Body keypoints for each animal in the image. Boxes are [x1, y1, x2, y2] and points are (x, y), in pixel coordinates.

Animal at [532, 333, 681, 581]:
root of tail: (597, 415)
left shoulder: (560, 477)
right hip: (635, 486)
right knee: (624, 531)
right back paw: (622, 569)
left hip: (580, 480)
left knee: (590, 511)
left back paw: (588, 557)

****

**WHAT YOU WILL DO**
Every line above has to be restated word for word.

**ANSWER TO THE EXERCISE**
Body keypoints for each animal in the image. Boxes are [x1, y1, x2, y2] and points are (x, y), in pixel coordinates.

Animal at [532, 333, 681, 581]:
root of tail: (597, 415)
left shoulder: (560, 477)
right hip: (635, 486)
right knee: (624, 531)
right back paw: (622, 569)
left hip: (580, 480)
left knee: (590, 511)
left back paw: (588, 557)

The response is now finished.